S Bengi wrote:I would say transplant your pawpaw in the fall. As long as the soil isn't frozen get them in.
Make the holes as big and deep as possible but don' amend the soil, you can top dress.
They love water, and compost, I just place a wormbin there and added compost daily.
I shaded mines, with white trash bags that I ripped.
Get the 12inch skiny pot when you buy them vs a regular (short pot).
I have another set (9plants) that I planted and they didn't get much babying.
Nice mulching, top dress with biochar, and they have natural afternoon shade.
There is another batch that is struggling/dead due to the wildlife (deer, critters)
They were not planted in the shade or in the fall either.
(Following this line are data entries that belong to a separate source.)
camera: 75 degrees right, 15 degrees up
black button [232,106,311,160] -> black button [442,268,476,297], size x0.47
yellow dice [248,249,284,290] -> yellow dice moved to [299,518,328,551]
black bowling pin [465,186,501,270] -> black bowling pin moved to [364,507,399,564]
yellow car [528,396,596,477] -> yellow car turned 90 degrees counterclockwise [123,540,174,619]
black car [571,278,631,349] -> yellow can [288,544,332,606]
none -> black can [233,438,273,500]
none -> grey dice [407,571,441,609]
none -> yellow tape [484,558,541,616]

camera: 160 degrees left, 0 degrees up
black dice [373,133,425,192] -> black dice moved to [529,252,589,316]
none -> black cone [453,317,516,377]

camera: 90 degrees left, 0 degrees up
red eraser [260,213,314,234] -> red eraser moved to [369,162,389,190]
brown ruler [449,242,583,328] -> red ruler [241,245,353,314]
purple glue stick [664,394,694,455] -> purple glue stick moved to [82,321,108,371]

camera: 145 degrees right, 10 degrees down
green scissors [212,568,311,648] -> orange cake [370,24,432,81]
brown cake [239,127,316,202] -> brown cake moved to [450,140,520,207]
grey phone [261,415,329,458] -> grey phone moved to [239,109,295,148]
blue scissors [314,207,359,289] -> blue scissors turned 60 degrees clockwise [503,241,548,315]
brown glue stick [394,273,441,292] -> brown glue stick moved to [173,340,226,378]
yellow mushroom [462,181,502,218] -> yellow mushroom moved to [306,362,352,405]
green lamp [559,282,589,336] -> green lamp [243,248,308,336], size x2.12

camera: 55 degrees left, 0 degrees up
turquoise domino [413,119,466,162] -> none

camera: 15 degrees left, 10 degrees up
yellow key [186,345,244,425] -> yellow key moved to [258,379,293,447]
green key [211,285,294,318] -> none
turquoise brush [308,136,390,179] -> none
Pawpaw are only hardy to zone 5 so, look for a cultivar that was developed in a zone 5 area, and also provide it with some winter wind protection at least for the 1st year. It is also okay to prune them even while they are super short
Bryant RedHawk wrote:First and foremost pawpaw is an understory tree, do not try to plant one less than four years old in even almost full sun, they will get sunburned and die.
Look for: deep shade with evenly moist soil that stays that way even in draught times (not at the surface but within a foot of the surface).
This is where you want to plant either seeds or young trees, and no where else.
In Nature pawpaw trees are found along streams, not next to them but along them, usually around 20 to 50 feet from the stream bank.
There will be an over story that provided deep shade until the tree is old enough to reach some dappled sunlight, as the tree gets taller it will seek out more and more sun.
This is why most nature grown pawpaw trees are tall with only crown branches.
Miles Flansburg wrote:I got some seeds about three or four years ago for our place in Wyoming. I planted them in pots at the house in Denver. They all came up in the spring and "died" in the winter. I buried them pots and all in fall leaves. Next spring they came back up from the roots. They "died" and regrew three times! So maybe mulch the dead ones really well and see if they come back up next spring ?
I finally planted them, near a newly dug pond up at our Wyoming place , this fall, so we will see if they make it.